Though a bit smaller than some of the larger hawks in the world, this light grey bird is a definite sight to see, and something that previous visitors to the island would only have been likely to see at Los Haitises National Park. If you’re lucky enough to see them in February or March, you may even get to see them diligently building their nests in some of the taller trees on the resort.
Four years ago the Peregrine Fund and the PUNTACANA Ecological Foundation undertook an experimental project to reintegrate the Ridgway’s hawk back into the wild in Punta Cana. We are happy to say that this experiment has been a great success, and 2014 marks a standout year in which 29 individual hawks were released into the wild. Prior to 2014, the most successful year had only nine hawks released into the wild. The success of the project in 2014 shows us coming closer to the eventual goal of having a self-sustaining population of hawks in Punta Cana. However, the hard work isn’t over and there is still a lot to be done.
As mentioned previously, the only permanent habitat for the Ridgway’s hawk was Los Haitises National Park. This is changing given the exceptional year that we’ve had releasing hawks into the wild, but Los Haitises continues to be an important part of the work we’re doing to protect the endangered hawks. All of our hawks originally were taken from the populations at Los Haitises, thoroughly checked for any signs of illness, and then released. Luckily, multiple pairs of birds released in Punta Cana are now able to breed and expand the population right here in Punta Cana.

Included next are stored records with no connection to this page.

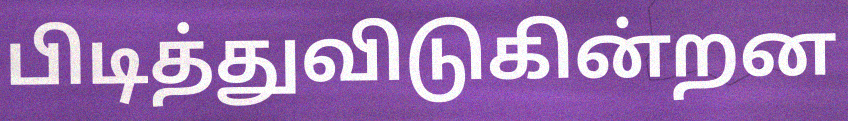
பிடித்துவிடுகின்றனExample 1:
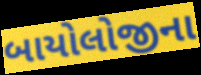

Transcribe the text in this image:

બાયોલોજીના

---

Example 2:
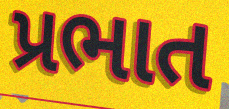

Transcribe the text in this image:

પ્રભાત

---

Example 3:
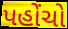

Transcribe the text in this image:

પહોંચો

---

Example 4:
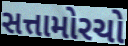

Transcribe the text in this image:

સત્તામોરચો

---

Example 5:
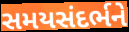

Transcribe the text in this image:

સમયસંદર્ભનેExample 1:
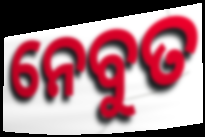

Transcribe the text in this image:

ନେବୁତ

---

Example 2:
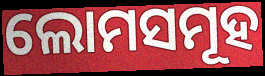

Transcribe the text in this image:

ଲୋମସମୂହ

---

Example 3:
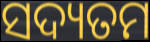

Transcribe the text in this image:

ସଦ୍ୟତମ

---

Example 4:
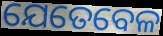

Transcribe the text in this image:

ଯେତେବେଳ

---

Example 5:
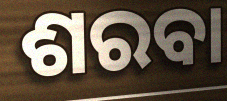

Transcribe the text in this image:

ଶରବା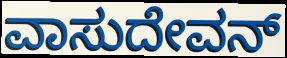
ವಾಸುದೇವನ್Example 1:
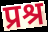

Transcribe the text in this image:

प्रश्र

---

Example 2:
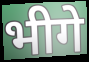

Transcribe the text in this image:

भीगे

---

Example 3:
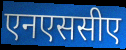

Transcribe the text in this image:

एनएससीए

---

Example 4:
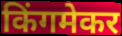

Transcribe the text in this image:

किंगमेकर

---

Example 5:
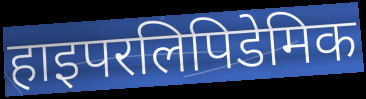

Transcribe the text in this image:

हाइपरलिपिडेमिक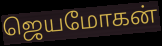
ஜெயமோகன்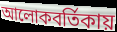
আলোকবর্তিকায়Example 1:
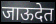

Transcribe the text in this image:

जाऊदेत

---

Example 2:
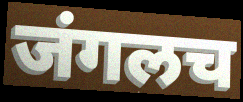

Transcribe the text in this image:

जंगलच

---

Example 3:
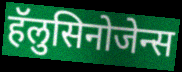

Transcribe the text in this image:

हॅलुसिनोजेन्स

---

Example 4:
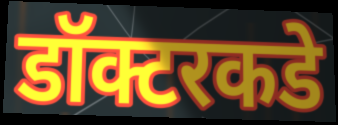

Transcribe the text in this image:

डॉक्टरकडे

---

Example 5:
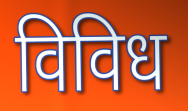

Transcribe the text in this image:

विविध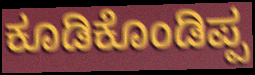
ಕೂಡಿಕೊಂಡಿಪ್ಪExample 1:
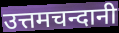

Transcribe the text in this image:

उत्तमचन्दानी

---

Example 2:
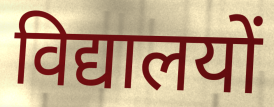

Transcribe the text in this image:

विद्यालयों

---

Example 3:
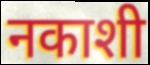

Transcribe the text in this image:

नकाशी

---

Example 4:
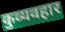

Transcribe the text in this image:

कुव्यवहार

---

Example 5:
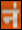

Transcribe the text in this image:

न॑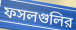
ফসলগুলিরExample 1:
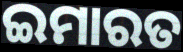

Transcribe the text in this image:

ଇମାରତ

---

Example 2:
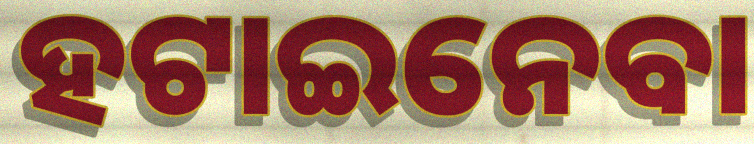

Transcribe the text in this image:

ହଟାଇନେବା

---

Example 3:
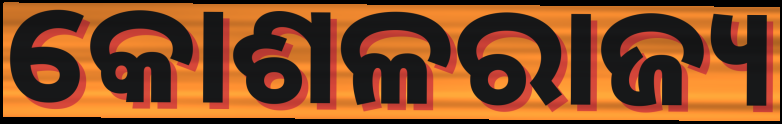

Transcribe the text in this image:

କୋଶଳରାଜ୍ୟ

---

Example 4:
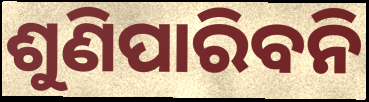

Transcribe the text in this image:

ଶୁଣିପାରିବନି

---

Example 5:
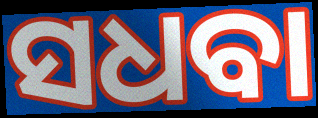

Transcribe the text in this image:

ସଧବାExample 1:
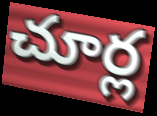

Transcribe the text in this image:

చూర్ల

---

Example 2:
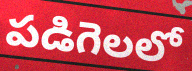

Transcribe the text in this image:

పడిగెలలో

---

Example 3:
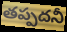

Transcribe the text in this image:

తప్పదనీ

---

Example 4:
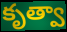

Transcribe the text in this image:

కృత్వా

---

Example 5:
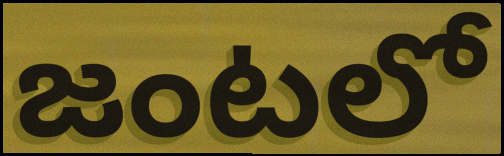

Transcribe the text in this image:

జంటలో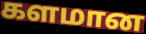
களமான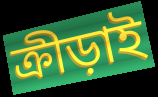
ক্রীড়াই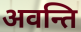
अवन्ति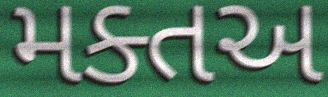
મક્તઅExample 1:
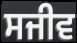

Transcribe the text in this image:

ਸਜੀਵ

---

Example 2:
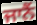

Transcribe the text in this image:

ਜਾਨੈਂ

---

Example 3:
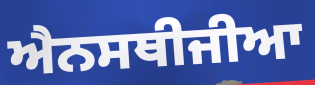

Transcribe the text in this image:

ਐਨਸਥੀਜੀਆ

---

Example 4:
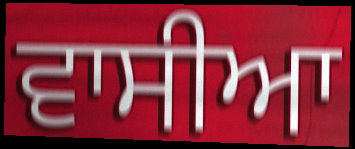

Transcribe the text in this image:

ਵਾਸੀਆ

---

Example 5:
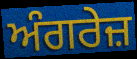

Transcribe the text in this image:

ਅੰਗਰੇਜ਼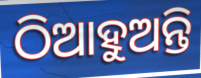
ଠିଆହୁଅନ୍ତିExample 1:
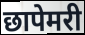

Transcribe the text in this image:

छापेमरी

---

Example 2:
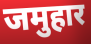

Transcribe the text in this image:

जमुहार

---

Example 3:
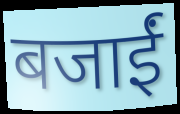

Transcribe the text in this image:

बजाईं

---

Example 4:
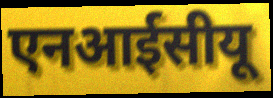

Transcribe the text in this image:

एनआईसीयू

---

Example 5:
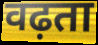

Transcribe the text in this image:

वढ़ता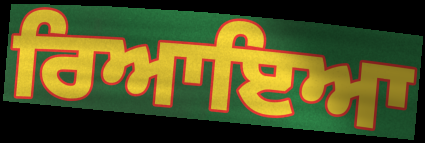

In fact, last year’s nesting efforts were so successful that The Peregrine Fund increased their efforts for 2014 and was able to release 29 hawks total, which is more than all of the previous releases combined. Furthermore, 2014 marks the first time that the project took care of chicks for the first month of their lives and then released them in the wild in Punta Cana, hoping this would cause their family to renest in Punta Cana. All in all, 2014 was a wildly successful year for the project, and it even celebrated its own holiday.
Ridgway’s Hawk Day takes place on May 25 and is our attempt to educate the local community about Ridgway’s hawks and provide information about how they can help these endangered birds. May 25 was chosen to commemorate the day last year that the first chick was hatched outside of Los Haitises National Park in over 30 years. School children from the local barrios were invited to the PUNTACANA Ecological Foundation to learn more about the hawks and see them up close and personal. Education is a high priority given that human intervention is one of the largest factors affecting endangered species. We want to make sure that people who come in contact with these hawks will treat them with respect and help them thrive.
As with the sea turtles, the Ridgway’s hawk is critically endangered, which means that they face a very real threat of extinction. The PUNTACANA Ecological Foundation and the Peregrine Fund are working hard to ensure the Ridgway’s hawk has a new, permanent population in Punta Cana, and the results of the project, especially in 2014, have been very promising. So, if you are on our resort and you see a sign for hawks, look up and enjoy the sight of a hawk that would not be there were it not for the hard work of many volunteers and experts.